* **INSTRUCTIONS FOR THE TASK**
Pick up the forum thread about faded Super 8 prints and continue it past its final sentence.

━━━━━ EXTRACT TO READ

Down below in the description, he states, "All Super 8 fades", and then explains further.
Apparantly, he's never heard of Agfa, L.P.P. and, in most cases Fiji film (well, none of my fuji prints have faded yet).
Posted by Marshall Crist (Member # 1312) on March 06, 2017, 12:20 PM:
Unfortunately, I am the reason for the disclaimer. I purchased a U8 digest of THIS ISLAND EARTH from him, described as having good color. I could see that there were already a couple of other buyers watching the item, and it had a reasonable buy-it-now price, so I rolled the dice. The color was pretty bad, so I returned it. He sent a message saying that unfortunately, all these Super 8 films fade. I did not engage.
Posted by Osi Osgood (Member # 424) on March 06, 2017, 12:28 PM:
Posted by Steve Klare (Member # 12) on March 06, 2017, 12:46 PM:
I showed a Blackhawk 'Rascals in front of my son's Cub pack a few years ago. The Scoutmaster introduced me with a "faded and scratched" announcement.
-am I ever glad I chose one of my best Blackhawk prints that night!
Posted by Andrew Woodcock (Member # 3260) on March 06, 2017, 01:21 PM:
He's not wrong Marshall, although I suspect he won't be around to see the LPP ones fade!,😁😁😁
Just like I won't and maybe our kids won't hopefully!!
Many may have another 70 or 80 years left if kept in ideal conditions. Maybe even longer, who knows?
Posted by Brian Fretwell (Member # 4302) on March 06, 2017, 02:07 PM:
Not to mention B&W films on silver particle (not dye based) stock. How long does it take them to fade?
Posted by Alexander Vandeputte (Member # 1803) on March 06, 2017, 02:46 PM:
Because in B&W films, negatives and photo's the image is made out of silver-halide particles and no dyes are involved, the image cannot fade.
Posted by Brian Fretwell (Member # 4302) on March 06, 2017, 03:06 PM:
That's what I meant.
Posted by Osi Osgood (Member # 424) on March 07, 2017, 12:07 PM:
The funny thing is ...
... i've had more of a problem with "disinegration' with black and white film than color. Yeah, some prints color fades over time, but the black and white film stock will actually fall apart or even get that strange "spotting" (I don't know what it's called, but it's a slightly bronze "growth" on the film ... little dots).
Posted by Brian Fretwell (Member # 4302) on March 07, 2017, 02:02 PM:
I imagine that's due to inadequate fixing or rinsing of the film in the labs.
Posted by David Hardy (Member # 4628) on March 07, 2017, 03:03 PM:
Pure Black and White film stock.
Mmmmmmmmm !!! Lovely.
You should see Black and White on "nitrate" stock dangerous to
run but absolutely wonderful.
I think I still have some somewhere among my 35mm films.
That's whats worrying me. I have misplaced it.
Perhaps a fire waiting to happen.
Posted by Tom Photiou (Member # 130) on March 07, 2017, 04:36 PM:
Blimy this guy certainly doesnt know about super 8. This film has been on 8 for years, here is my review on this very forum, look at the colours in my print.

━━━━━━━━━━
━━━━━ RECORDS

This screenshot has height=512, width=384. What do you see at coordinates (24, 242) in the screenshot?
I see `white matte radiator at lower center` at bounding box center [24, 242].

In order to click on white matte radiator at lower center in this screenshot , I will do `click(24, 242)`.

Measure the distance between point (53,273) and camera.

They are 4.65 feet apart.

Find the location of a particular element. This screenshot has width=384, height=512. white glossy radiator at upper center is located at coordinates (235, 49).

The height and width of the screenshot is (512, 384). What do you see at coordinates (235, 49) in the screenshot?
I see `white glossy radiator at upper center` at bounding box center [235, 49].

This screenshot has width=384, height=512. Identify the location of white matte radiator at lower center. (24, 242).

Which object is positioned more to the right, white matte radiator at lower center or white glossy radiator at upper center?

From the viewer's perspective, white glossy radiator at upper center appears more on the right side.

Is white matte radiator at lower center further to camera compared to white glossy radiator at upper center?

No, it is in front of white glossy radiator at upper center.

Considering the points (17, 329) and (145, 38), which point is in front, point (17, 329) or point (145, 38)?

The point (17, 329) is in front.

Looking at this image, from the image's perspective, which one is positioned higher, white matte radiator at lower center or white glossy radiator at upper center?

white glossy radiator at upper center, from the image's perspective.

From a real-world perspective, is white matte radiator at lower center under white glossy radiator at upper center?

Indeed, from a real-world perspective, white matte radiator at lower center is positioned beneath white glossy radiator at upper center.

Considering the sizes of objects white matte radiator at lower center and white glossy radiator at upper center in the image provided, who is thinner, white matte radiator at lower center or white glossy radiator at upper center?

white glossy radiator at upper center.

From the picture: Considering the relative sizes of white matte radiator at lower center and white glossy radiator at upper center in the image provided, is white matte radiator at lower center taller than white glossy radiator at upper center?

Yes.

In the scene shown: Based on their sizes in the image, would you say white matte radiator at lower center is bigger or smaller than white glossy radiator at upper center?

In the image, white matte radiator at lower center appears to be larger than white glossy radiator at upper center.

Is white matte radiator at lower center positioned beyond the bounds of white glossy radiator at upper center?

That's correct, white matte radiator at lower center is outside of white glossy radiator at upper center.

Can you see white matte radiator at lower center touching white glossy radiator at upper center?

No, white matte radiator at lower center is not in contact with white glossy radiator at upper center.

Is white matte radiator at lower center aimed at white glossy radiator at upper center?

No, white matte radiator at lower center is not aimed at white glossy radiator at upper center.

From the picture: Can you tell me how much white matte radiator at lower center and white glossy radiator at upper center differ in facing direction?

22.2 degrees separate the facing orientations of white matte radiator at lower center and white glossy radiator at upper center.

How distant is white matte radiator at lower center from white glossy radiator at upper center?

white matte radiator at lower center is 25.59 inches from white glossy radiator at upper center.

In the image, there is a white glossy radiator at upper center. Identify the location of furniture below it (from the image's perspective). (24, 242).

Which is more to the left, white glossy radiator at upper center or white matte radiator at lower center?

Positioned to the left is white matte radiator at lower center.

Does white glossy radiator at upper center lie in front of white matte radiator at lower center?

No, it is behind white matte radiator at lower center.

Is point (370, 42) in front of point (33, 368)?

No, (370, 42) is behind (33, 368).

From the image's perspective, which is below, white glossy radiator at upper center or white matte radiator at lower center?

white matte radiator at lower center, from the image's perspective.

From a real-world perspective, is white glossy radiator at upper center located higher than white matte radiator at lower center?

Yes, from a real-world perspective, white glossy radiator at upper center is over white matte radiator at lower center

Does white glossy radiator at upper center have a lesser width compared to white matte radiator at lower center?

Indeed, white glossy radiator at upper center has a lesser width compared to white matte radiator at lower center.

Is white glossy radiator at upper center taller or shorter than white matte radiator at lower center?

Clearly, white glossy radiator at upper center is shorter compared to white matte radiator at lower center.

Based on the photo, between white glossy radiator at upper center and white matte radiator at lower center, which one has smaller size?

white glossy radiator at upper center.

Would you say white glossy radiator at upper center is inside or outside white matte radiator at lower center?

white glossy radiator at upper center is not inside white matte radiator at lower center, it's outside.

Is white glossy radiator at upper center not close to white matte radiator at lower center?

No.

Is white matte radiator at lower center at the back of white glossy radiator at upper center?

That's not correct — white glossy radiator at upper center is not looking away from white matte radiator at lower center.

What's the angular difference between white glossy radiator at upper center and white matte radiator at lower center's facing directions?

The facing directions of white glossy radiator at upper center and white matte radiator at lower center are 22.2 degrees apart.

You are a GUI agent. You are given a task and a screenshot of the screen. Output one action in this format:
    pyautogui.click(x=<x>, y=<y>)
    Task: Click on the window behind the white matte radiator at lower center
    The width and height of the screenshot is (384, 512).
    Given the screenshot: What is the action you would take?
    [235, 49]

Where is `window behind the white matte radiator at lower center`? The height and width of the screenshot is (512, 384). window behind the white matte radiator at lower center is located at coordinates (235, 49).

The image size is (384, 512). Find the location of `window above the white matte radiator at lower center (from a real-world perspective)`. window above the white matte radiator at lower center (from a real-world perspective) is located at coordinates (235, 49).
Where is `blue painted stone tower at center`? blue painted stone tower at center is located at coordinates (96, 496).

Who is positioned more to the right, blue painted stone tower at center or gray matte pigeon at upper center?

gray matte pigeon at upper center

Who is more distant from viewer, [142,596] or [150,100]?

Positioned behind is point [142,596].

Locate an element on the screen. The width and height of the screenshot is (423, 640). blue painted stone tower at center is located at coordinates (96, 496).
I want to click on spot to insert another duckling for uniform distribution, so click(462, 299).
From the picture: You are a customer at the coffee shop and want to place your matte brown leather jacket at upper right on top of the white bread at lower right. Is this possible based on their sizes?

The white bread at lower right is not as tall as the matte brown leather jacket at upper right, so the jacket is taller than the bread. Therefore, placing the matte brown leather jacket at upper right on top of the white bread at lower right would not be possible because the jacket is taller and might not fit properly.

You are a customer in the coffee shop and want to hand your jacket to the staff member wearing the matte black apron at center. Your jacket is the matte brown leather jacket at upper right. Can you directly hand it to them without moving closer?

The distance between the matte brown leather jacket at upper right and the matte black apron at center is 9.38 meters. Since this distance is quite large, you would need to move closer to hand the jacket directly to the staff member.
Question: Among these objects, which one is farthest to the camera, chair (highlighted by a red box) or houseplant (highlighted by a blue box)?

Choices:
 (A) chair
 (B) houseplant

━━━━━━━━━━

* **TASK RESPONSE**
Posted by Winbert Hutahaean (Member # 58) on March 07, 2017, 05:09 PM:
I believe the color of this print had been like Tom's since the beginning.
Only at that time film was being sold (circa 1970s) this type of colors was a norm, so we did not have any problem with it.
Today, we are trained time by time with picture quality and we are now kind of an expert. Therefore, our eyes will say that this type of color is the fading ones.
This type of phenomenon happens many times with sound, picture and color quality.
I do really remember when the Super VHS was introduced in an exhibition and I said to myself that was the ultimate quality that people could get.
Then we got Laser Disc, DVD, and now BluRay.
With my habit to watch BlurRay, when I return to this SVHS, I talk to myself.....
what sort of picture quality is this!
So it is just like that!
Posted by David Hardy (Member # 4628) on March 08, 2017, 03:39 AM:
I think all we collectors who bought any print of any film on 8mm
should be getting our money back.
After all we did buy them for life not expecting them to fade.
Its a pity that the distributors are no longer with us as I for one would be making a lot of phone calls and writing a lot of
letters to them complaining demanding a refund.
We were 'duped' as they knew they would fade over time when they sold them to us on the film stocks used for printing them.
WHAT A SCAM !!!
Posted by Mark Todd (Member # 96) on March 08, 2017, 04:18 AM:
If only LPP went back 5 years further, all those lovely digest`s etc and would have kept prices sensible as well .
Posted by Andrew Woodcock (Member # 3260) on March 08, 2017, 09:04 AM:
Bloody Nora David, if you'd like a refund for all your Super8, God help anyone who ever sold you a VHS Video Cassette.
Nowadays a DVD, in 10 years time maximum!
Posted by David Hardy (Member # 4628) on March 08, 2017, 11:19 AM:
Cor blimey Andrew.
I would only want a refund for all my faded prints.
All my VHS has been binned because they were cheaper and
not worth the tape they were recorded on.
Either way we were had ... BIGTIME !!!
Posted by Mike Newell (Member # 23) on March 08, 2017, 04:30 PM:
Can we start a class action for refunds I would like to have my viewing time back as well I watched either crap movies The Rose 20 minutes Hawk the Slayer 90 minutes soft print plus many others.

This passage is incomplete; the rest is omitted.